En el plano mundial, en los países en desarrollo (sin incluir a China), alrededor de una de cada tres mujeres jóvenes (aproximadamente 70 millones) entre 20 y 24 años de edad contrajo matrimonio antes de cumplir 18 años. Por año 10 millones de niñas son obligadas a contraer matrimonio. El matrimonio forzado a edad temprana tiene consecuencias graves sobre la vida de las mujeres y el desarrollo de los países.

La consecuencia de los matrimonios forzados son los embarazos no deseados, porque estas niñas están expuestas a relaciones sexuales prematuras y frecuentes y a sucesivos embarazos y partos antes de alcanzar la madurez psíquica y de estar psicológicamente preparada. Las niñas casadas suelen tener más hijos y menos posibilidades de tener ingresos propios; perpetúando la feminización de la pobreza y estan más expuestas a sufrir malos tratos y considerar que el hombre tiene derecho a pegar a “su” mujer.

¿Cómo es la realidad del país y nuestra región respecto de este tema?
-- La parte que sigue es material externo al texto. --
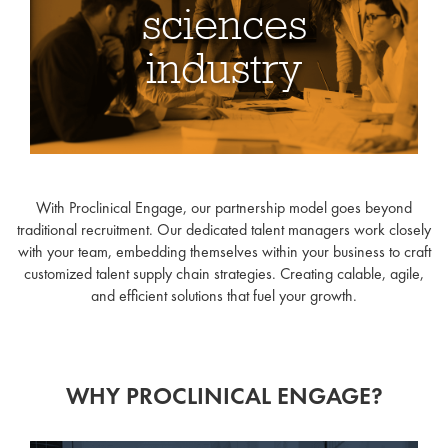
sciences
industry
At Proclinical Engage, we
provide fully tailored,
With Proclinical Engage, our partnership model goes beyond
holistic talent strategies to
traditional recruitment. Our dedicated talent managers work closely
streamline and scale-up
with your team, embedding themselves within your business to craft
customized talent supply chain strategies. Creating calable, agile,
your hiring, whether it
and efficient solutions that fuel your growth.
accelerates or fluctuates.
WHY PROCLINICAL ENGAGE?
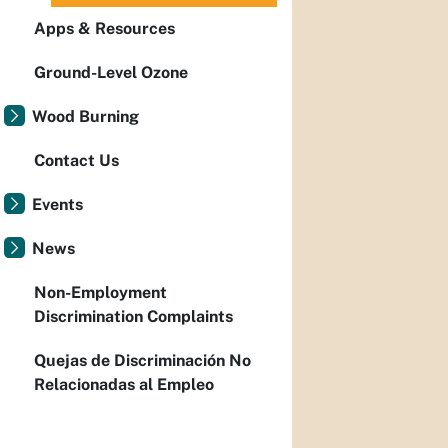
Apps & Resources
Ground-Level Ozone
Wood Burning
Contact Us
Events
News
Non-Employment
Discrimination Complaints
Quejas de Discriminación No
Relacionadas al Empleo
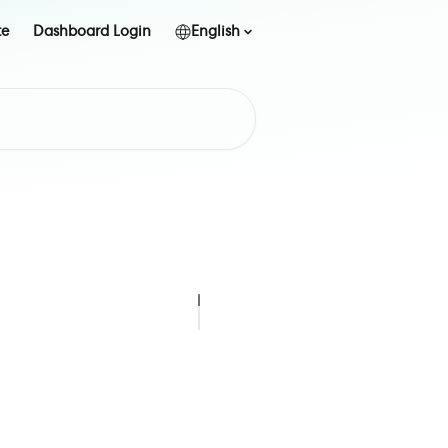
te
Dashboard Login
English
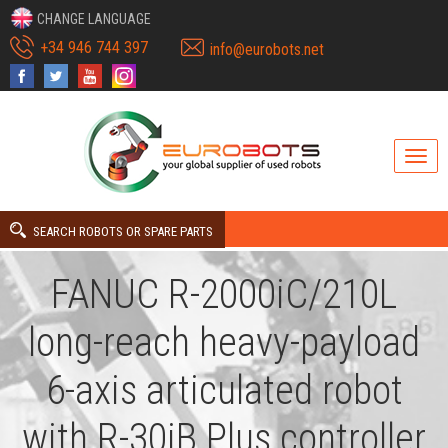
CHANGE LANGUAGE
+34 946 744 397
info@eurobots.net
SEARCH ROBOTS OR SPARE PARTS
FANUC R-2000iC/210L
long-reach heavy-payload
6-axis articulated robot
with R-30iB Plus controller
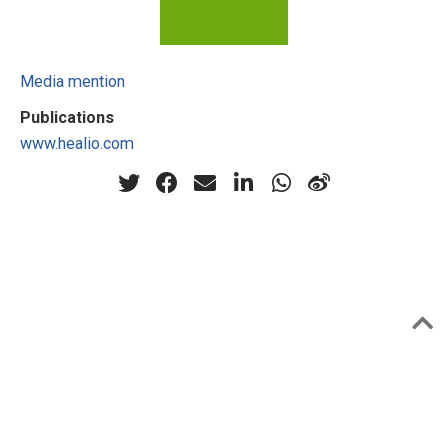
Media mention
Publications
www.healio.com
No hay matrimonios de niñas en Argentina y pareciera que el llamado de acción en contra de los matrimonios infantiles no nos tocara, pero la realidad es que las niñas nuestra región están condenadas a un fin de la infancia que las lleva de la muñeca a su hija/o en brazos, coartando las posibilidades de desarrollo personal y reprodciendo en su cuerpo la vulnerabilidad de la vida que en el mundo tiene nombre de mujer.

Según la Organización de las Naciones Unidas (ONU), en América Latina y El Caribe uno de cada cuatro niños nace de una madre adolescente que, por lo general, vive en condiciones de pobreza. El informe va más allá y no duda en señalar que los embarazos en menores de 15 años son producto, en la mayor parte de los casos, de violaciones y absusos sexuales. En Argentina el embarazo en chicas que tienen menos de 19 años y sus bebés representan el 15,40% del total de los recién nacidos. Las estadísticas oficiales indican que al año casi 115 mil adolescentes se convierten en mamá es decir una cada 5 minutos. pero los porcentajes varían de una provincia a otra, registrándose las cifras más altas en Chaco, Formosa y Misiones, mientras que en el otro extremo se coloca la Ciudad de Buenos Aires.

Las consecuencias de estos embarazos no deseados son alto riesgo de mortalidad materna, mayores porbabilidades de partos prematuros, abandono de los estudios y dificultades para que estas madres desarrollen un proyecto de vida, mayor riesgo de soportar malos tratos. No están casadas como la niñas de Asia, pero las consecuencias de un matrimonio forzado y el embarazo no deseado es la misma, por eso es necesario impulsar un Día Internacional de la Niña, y artícular una agenda de acción por los derechos de las niñas, por los derechos sexuales, por los derechos reproductivos, el derecho a decidir de las mujeres y el dercho a una vida libre de violencia.